Lembro que numa palestra de Elvira Vigna, há alguns anos, ela faz uma comparação curiosa em relação à sua situação na Companhia das Letras, talvez a editora brasileira com maior capital cultural: “É como se morasse num apartamento à beira- -mar, mas dormisse no quarto dos fundos”. A reclamação reflete a falta de disposição da editora em divulgar essa que é uma das grandes escritoras brasileiras, cujo trabalho ganha repercussão basicamente pelo boca a boca dos seus leitores, um grupo que cresce a cada novo trabalho, mas que poderia ser bem maior se Elvira fosse amparada pelo poderoso marketing da sua casa editorial.
Uma situação semelhante vive o sergipano Antonio Carlos Viana, também autor da Companhia das Letras e também sem vista para o mar. O que é uma pena. Poucos autores brasileiros hoje demonstram a sua maturidade na construção de histórias, sempre armadas com uma técnica afiada, que de tão elaborada parece simples, nos fazendo acompanhar seus desenrolares (na maioria das vezes dolorosos) num fôlego só, sem que a “costura” de sua arquitetura se mostre aparente. A arquitetura dos seus contos é praticamente perfeita. Viana é um contista clássico, sem os modismos que o mercado exige.
Numa entrevista para o Pernambuco mês passado, Viana comentou sobre a construção dos seus livros, ressaltando como eles são armaduras cerebrais: “Uma das coisas que mais prezo num livro de contos é a sua unidade, seja ela narrativa ou temática. Se o autor ficar mudando de estilo e de forma a todo instante, o leitor fica desnorteado. Quando estruturo meus livros, muitas vezes abandono boas histórias porque elas destoam das outras. Procuro criar um universo em que o leitor mergulhe e ao final da leitura tenha uma visão unitária do conjunto. Ele precisa dizer para si mesmo: ‘que livro sufocante’, ou ‘que livro engraçado’. O que não pode acontecer é ele dizer ‘o que foi mesmo que acabei de ler nesse livro?’, ‘O autor quer ser sério agora ou que ser cômico?’”.

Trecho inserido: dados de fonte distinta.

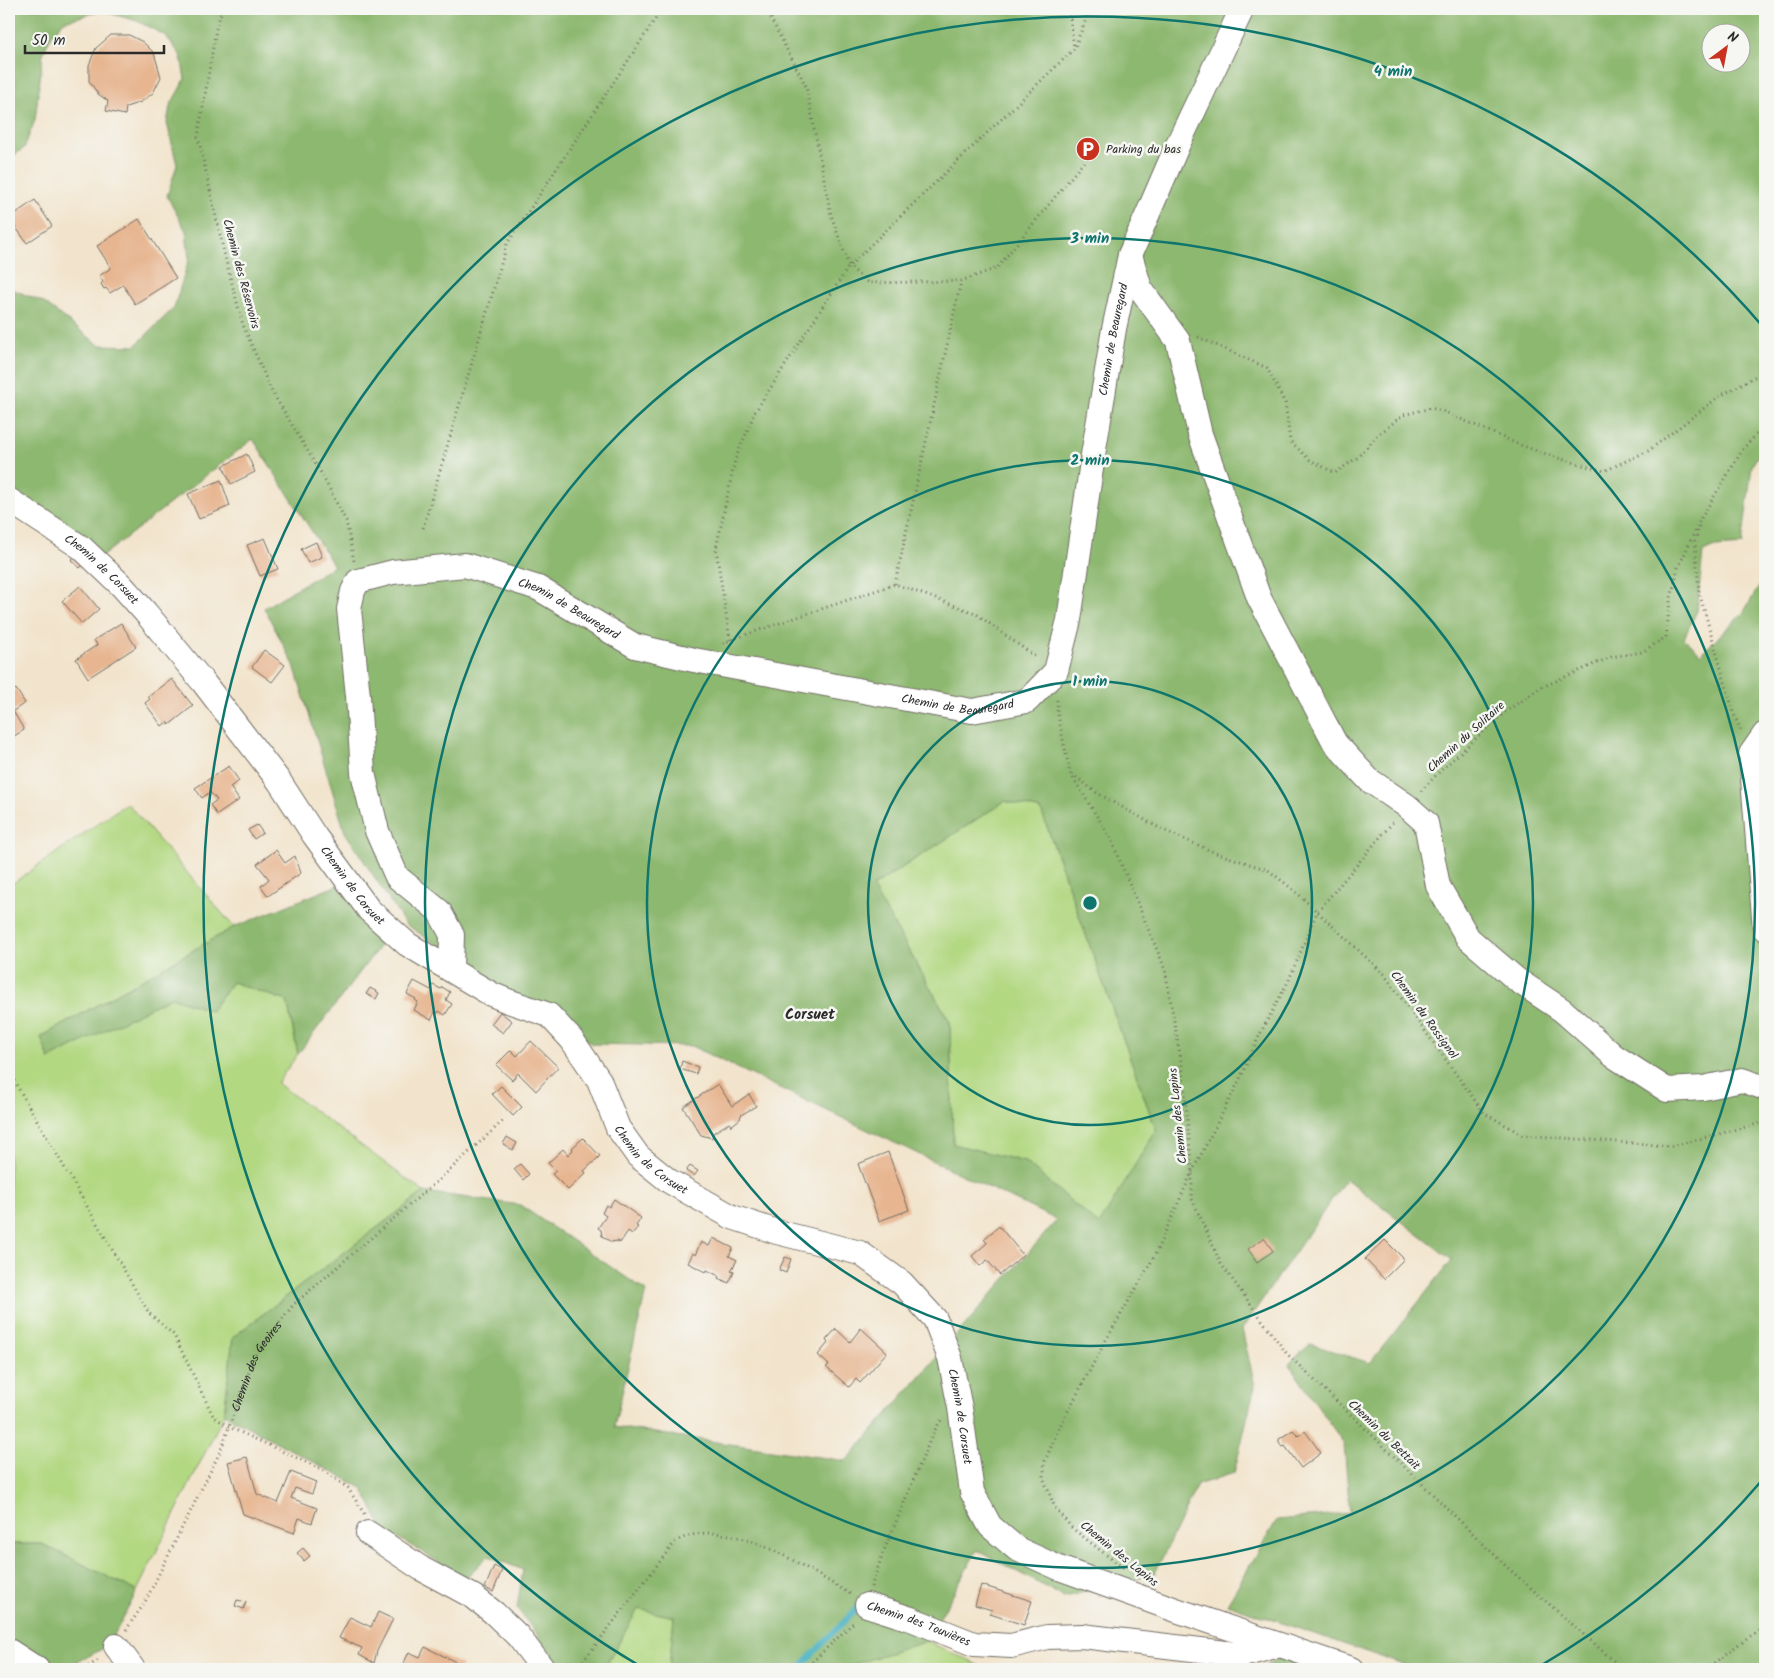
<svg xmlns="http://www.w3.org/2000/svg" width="1774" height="1678" viewBox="0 0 1774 1678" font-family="Kalam,sans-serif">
  <rect width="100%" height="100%" fill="#f6f6f2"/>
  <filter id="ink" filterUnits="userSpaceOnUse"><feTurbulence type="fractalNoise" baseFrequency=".02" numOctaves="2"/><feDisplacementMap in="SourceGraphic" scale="10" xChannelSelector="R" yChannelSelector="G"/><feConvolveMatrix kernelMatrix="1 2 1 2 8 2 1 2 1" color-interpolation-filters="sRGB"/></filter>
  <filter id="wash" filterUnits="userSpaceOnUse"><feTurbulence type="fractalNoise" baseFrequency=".0096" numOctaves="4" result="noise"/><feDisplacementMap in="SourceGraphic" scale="20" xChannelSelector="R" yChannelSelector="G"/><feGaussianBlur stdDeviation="1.12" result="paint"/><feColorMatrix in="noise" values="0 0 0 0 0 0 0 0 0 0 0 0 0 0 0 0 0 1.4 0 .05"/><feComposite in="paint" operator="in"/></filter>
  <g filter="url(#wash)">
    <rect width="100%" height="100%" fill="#f2e4cc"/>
    <g fill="#b2d882" stroke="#6e8256">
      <polygon points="1005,801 1041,810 1156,1130 1099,1226 1025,1162 953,1145 950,1022 872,887"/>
      <polygon points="127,803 234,927 41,1037 49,1058 171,997 211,1011 232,982 287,1001 298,1054 277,1083 424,1192 233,1337 224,1414 137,1591 42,1544 9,1544 9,886"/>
      <polygon points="638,1608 674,1617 669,1669 604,1669"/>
      <polygon points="927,1641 986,1669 839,1669"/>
    </g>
    <g fill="#8db870" stroke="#5c724e" fill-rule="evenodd">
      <path d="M9 9H1765V443L1752 466 1742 545 1716 547 1703 552 1697 611 1684 638 1701 654 1743 613 1765 577V1669H1416L1227 1604 1277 1520 1350 1513 1344 1444 1289 1364 1310 1344 1370 1363 1452 1260 1346 1179 1242 1329 1255 1386 1234 1473 1197 1485 1155 1573 1132 1581 1064 1597 977 1550 927 1641 839 1669H669L674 1617 638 1609 604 1669H562L517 1608 523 1570 488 1556 466 1578 383 1529 362 1488 224 1414 233 1337 424 1192 520 1205 646 1291 614 1427 846 1461 1057 1220 691 1046 592 1044 405 924 345 832 294 665 264 608 334 566 253 439 96 561 9 503V288L43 302 99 345 135 346 174 308 189 259 186 231 167 196 177 165 167 123 170 106 185 79 181 56 166 36 137 21 102 11 64 21 51 36 43 54 35 120 24 148 9 159ZM1712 32H1742V62H1712ZM1005 801 1041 810 1156 1130 1099 1225 1025 1162 953 1144 950 1022 872 887Z"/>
      <polygon points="338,885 382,943 298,1054 287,1001 232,982 211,1011 171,997 49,1059 41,1037 234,927"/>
      <polygon points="9,1544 42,1544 137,1591 109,1645 65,1669 55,1669 9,1642"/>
      <polygon points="1280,1657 1316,1669 1262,1669"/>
    </g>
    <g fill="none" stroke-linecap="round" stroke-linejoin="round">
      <polyline stroke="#42aec0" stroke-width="5.5" points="798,1669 860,1605"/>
    </g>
    <g id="blocks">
      <g fill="#e7b691">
        <polygon points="111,35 129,35 143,42 154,53 161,77 153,93 141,102 126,107 125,115 106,111 108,101 98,94 89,81 89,65 96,48"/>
        <polygon points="35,200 52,226 27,243 9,218"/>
        <polygon points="139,219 176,278 135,304 123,285 110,293 106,288 104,289 101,284 103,282 99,276 111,268 97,246"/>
        <polygon points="247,454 255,472 231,484 223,466"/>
        <polygon points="221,480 230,506 199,519 188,494"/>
        <polygon points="265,538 278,569 260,576 247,545"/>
        <polygon points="316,542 322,557 308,563 301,549"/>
        <polygon points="79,552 87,560 80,568 71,560"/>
        <polygon points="80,586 99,609 82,624 62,601"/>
        <polygon points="121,623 136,647 88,678 76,659 97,645 94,640"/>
        <polygon points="264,650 285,665 272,682 252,667"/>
        <polygon points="172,679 193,706 169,725 167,722 162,726 145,703 150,699 148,697"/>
        <polygon points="16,689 25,703 13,711 24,730 9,739 9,693"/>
        <polygon points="229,766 239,781 230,787 239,800 217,815 210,805 217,800 210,792 202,798 195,788"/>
        <polygon points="257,825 263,833 254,839 248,830"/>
        <polygon points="276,850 285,863 295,856 301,873 268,896 261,886 269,879 257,864"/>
        <polygon points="414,981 431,990 433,985 441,989 442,987 450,992 446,1000 452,1004 445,1015 439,1011 438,1013 435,1012 431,1020 414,1010 418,1002 415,1000 416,999 407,994"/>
        <polygon points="370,988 379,993 376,999 366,994"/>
        <polygon points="500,1012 512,1021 503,1033 491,1024"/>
        <polygon points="531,1041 558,1067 536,1091 518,1073 512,1080 496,1065 511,1050 517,1056"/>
        <polygon points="682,1061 698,1067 696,1074 680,1069"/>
        <polygon points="718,1084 732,1106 749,1094 756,1106 741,1115 740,1119 731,1126 729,1123 713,1133 712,1138 701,1135 683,1107"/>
        <polygon points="501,1086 522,1107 513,1116 492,1094"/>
        <polygon points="507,1137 517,1143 513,1150 503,1144"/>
        <polygon points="583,1138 600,1156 584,1171 586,1173 568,1190 552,1174 556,1171 548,1163 563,1149 568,1155 573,1150 572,1148"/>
        <polygon points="888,1152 909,1210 879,1221 858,1164"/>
        <polygon points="520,1164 529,1174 523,1180 514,1169"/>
        <polygon points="690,1166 698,1171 694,1176 686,1171"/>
        <polygon points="614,1199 641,1218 636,1226 638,1227 632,1234 628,1231 620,1243 617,1241 611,1242 602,1236 601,1230 598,1228 606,1216 602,1213 606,1205 609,1207"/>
        <polygon points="999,1226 1023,1255 1000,1275 987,1260 980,1266 972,1256 987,1243 984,1239"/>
        <polygon points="713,1238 733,1248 729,1256 737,1260 731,1271 734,1272 729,1283 718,1278 719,1276 707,1270 706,1272 688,1263 693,1253 695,1255 701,1242 709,1246"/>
        <polygon points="1264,1238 1273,1251 1257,1262 1248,1249"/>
        <polygon points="1385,1240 1404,1259 1384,1279 1365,1259"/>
        <polygon points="785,1257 791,1259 786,1273 779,1270"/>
        <polygon points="861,1328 887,1352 860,1383 856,1379 849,1387 826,1367 829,1365 818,1355 828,1343 826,1340 836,1329 850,1342"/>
        <polygon points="1293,1430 1298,1436 1305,1431 1321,1453 1301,1468 1285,1446 1282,1447 1279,1443 1279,1439"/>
        <polygon points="247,1457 257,1494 278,1503 291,1472 316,1482 312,1494 295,1488 291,1498 317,1508 312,1523 299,1518 294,1533 243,1514 228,1462"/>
        <polygon points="303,1548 310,1556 304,1561 297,1553"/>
        <polygon points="494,1566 502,1570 493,1592 485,1588"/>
        <polygon points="981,1585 1032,1601 1024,1625 990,1614 992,1610 975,1605"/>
        <polygon points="237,1600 246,1602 244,1609 235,1606"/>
        <polygon points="378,1612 393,1619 377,1651 374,1663 359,1655 362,1648 339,1638 350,1617 371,1627"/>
        <polygon points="425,1647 462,1665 460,1669 401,1669 409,1652 420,1657"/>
      </g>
    </g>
  </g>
  <g filter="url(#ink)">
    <use href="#blocks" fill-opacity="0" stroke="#716c63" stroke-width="1"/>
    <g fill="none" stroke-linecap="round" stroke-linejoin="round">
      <g stroke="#716c63" stroke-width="26">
        <g id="minor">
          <polyline points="1130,255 1140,288 1178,341 1200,434 1259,598 1335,743 1369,780 1407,806 1426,823 1438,886 1468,938 1517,980 1562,1010 1614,1056 1667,1090 1703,1088 1742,1080 1765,1088"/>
          <path id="s2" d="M9 500 82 548 122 586 146 613 203 682 279 781 314 835 369 910 407 944 491 994 508 1001 549 1015 572 1040 599 1080 618 1128 638 1156 669 1181 732 1217 777 1232 860 1253 902 1283 935 1319 950 1358 960 1408 972 1492 990 1526 1017 1549 1059 1568 1176 1610 1351 1669"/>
          <polyline points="1765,734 1751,754 1765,929"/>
          <path id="s3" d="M451 969 452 935 439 911 397 877 377 831 363 773 358 696 349 609 353 591 358 581 393 572 465 565 538 588 635 646 694 660 972 711 1027 701 1056 671 1069 620 1093 455 1114 329 1130 255 1178 144 1242 9"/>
          <polyline points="368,1533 422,1569 474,1597 494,1613 518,1636 543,1669"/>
          <path id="s4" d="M867 1605 911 1619 974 1644 1011 1646 1047 1637 1082 1636 1243 1655 1279 1645"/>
          <polyline points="116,1646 133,1669"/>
          <polyline points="9,1651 37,1669"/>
        </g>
      </g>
      <g stroke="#716c63" stroke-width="3" stroke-dasharray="1 4" stroke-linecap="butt">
        <polyline points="222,9 216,29 198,137 226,261 243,325 271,390 321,473 346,521 354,561"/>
        <polyline points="767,9 772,21 806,86 831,215 849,266 868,283 961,281 997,268 1091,153"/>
        <polyline points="1069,9 1074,48"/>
        <polyline points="1198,337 1267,368 1285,403 1290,441 1310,460 1335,473 1358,457 1378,435 1403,415 1431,408 1445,412 1520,445 1558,458 1604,471 1648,451 1720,396 1765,371"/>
        <polyline points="1699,526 1695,541 1699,592 1735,717 1742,733"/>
        <polyline points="423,528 507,244 662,9"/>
        <polyline points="895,584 961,281"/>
        <polyline points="730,640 716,549 735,460 755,412 849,266 1074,49 1090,9"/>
        <polyline points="723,644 730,640 895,584 975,613 1037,658"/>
        <polyline points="1057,700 1057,710 1070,773 1110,837 1165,969 1183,1072 1192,1172 1192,1199 1221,1264 1287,1354 1371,1434 1507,1567 1623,1669"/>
        <polyline points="1072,774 1097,793 1161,829 1216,853 1268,870 1295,891 1384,974 1484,1113 1523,1135 1672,1146 1765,1122"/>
        <polyline points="1421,791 1441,770 1506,711 1542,687 1611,657 1642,652 1666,637 1670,602 1678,568 1701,518 1743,449 1765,425"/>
        <polyline points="9,1072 149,1313 174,1335 213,1416 229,1427 321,1469 348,1488 365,1515"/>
        <polyline points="1123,1568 1072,1528 1055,1508 1044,1480 1044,1463 1060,1426 1105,1342 1154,1257 1192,1172 1239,1081 1260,1034 1289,980 1317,912 1393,822"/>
        <polyline points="871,1587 883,1553 933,1433 941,1420"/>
        <path id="s1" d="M126 1630 145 1602 220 1452 256 1353 294 1304 441 1178 505 1119"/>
        <polyline points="84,1669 100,1659"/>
        <path d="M577 1669 675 1542C725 1511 806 1568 850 1594"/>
        <polyline points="805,1669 855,1621"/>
        <polyline points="1706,1669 1747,1638 1765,1628"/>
      </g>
      <use href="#minor" stroke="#fff" stroke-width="24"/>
    </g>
  </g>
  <g fill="none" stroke="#0f766e" stroke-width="2.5">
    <circle cx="1090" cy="903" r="222"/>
    <circle cx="1090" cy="903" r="443"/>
    <circle cx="1090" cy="903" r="665"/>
    <path d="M1764 1478A886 886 0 0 1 1540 1666M640 1666A886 886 0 1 1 1764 328"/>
  </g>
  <defs>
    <g id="parking-disc" transform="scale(1.25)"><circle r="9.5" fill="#c8321e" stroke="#f6f6f2"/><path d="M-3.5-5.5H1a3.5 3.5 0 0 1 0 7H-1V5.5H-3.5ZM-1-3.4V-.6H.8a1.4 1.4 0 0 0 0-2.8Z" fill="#fff"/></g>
  </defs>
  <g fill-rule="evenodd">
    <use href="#parking-disc" x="1088" y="149"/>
  </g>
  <g text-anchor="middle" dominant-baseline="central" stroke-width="5" stroke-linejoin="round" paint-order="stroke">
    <g font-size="12" fill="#2b2b2b" stroke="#f6f6f2" text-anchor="start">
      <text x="1106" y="149">Parking du bas</text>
    </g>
    <g font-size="12" fill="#2b2b2b" stroke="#f6f6f2">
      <text transform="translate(241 274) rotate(75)">Chemin des Réservoirs</text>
      <text stroke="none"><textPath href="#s3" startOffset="1495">Chemin de Beauregard</textPath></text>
      <text stroke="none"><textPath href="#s2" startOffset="116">Chemin de Corsuet</textPath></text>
      <text stroke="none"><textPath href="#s3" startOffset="641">Chemin de Beauregard</textPath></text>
      <text stroke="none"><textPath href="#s3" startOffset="1046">Chemin de Beauregard</textPath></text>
      <text transform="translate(1466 737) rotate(-42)">Chemin du Solitaire</text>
      <text stroke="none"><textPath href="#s2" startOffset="521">Chemin de Corsuet</textPath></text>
      <text transform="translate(1424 1015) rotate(54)">Chemin du Rossignol</text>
      <text transform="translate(1178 1116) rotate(-96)">Chemin des Lapins</text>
      <text stroke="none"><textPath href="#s2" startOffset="941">Chemin de Corsuet</textPath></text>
      <text stroke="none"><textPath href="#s1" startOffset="295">Chemin des Geoires</textPath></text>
      <text stroke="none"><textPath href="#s2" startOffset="1376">Chemin de Corsuet</textPath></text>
      <text transform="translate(1384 1435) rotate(44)">Chemin du Bettait</text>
      <text transform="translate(1119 1554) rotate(39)">Chemin des Lapins</text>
      <text stroke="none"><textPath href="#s4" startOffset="55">Chemin des Touvières</textPath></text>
    </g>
    <g font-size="15" font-weight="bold" fill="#2b2b2b" stroke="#f6f6f2">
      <text x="810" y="1015">Corsuet</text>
    </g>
  </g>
  <circle cx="1090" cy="903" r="8" fill="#0f766e" stroke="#f6f6f2" stroke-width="2.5"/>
  <g font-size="15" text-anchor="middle" font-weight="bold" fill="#0f766e" stroke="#f6f6f2" stroke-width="5" stroke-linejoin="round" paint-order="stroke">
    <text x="1393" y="76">4 min</text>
    <text x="1090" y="243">3 min</text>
    <text x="1090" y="465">2 min</text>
    <text x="1090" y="686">1 min</text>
  </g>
  <rect width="1774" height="1678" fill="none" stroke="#f6f6f2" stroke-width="30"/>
  <g transform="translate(1726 48) rotate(32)"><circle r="24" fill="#f6f6f2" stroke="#a5a5a2"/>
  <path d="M0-4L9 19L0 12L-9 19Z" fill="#c8321e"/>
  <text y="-8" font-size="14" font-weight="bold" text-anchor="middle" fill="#2b2b2b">N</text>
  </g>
  <path d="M25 45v8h139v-8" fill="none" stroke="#2b2b2b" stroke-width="2.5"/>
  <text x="32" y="45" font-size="15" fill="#2b2b2b" stroke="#f6f6f2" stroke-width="4" paint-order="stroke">50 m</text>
</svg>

Essa segurança em relação ao espírito e ao alicerce do texto faz da sua nova coleção de contos, Jeito de matar lagartas, um dos principais lançamentos editoriais do ano, ainda que o livro tenha chegado às livrarias sem qualquer alarde. Aqui, Viana retoma sua característica obsessão de retratar personagens à margem, biografias quase invisíveis, no limite da dignidade. Temos mulheres obcecadas com a passagem do tempo, a solidão de uma viúva que coloca a casa à venda apenas para ter com quem conversar, um idoso que observa isolado, isolado dentro de si, a triste festa de aniversário que realizam para ela (numa reescritura do conto “Feliz aniversário”, de Clarice Lispector, mas sem qualquer epifania)… É curioso o quanto, nesses tempos em que a realidade parece querer disputar absurdos com a ficção, os contos de Viana nos deixam perplexos justamente porque essas pessoas não parecem tão próximas, parecem estar ali do lado.
Vale conhecer também o livro anterior do escritor, Cine privê, terrível ao narrar a vida de um homem que limpa cabines eróticas de cinema pornô. Uma obra justamente sobre enxergar a dignidade humana, sobretudo em momentos de ausência absoluta. É hora do Brasil conhecer melhor o trabalho de Viana.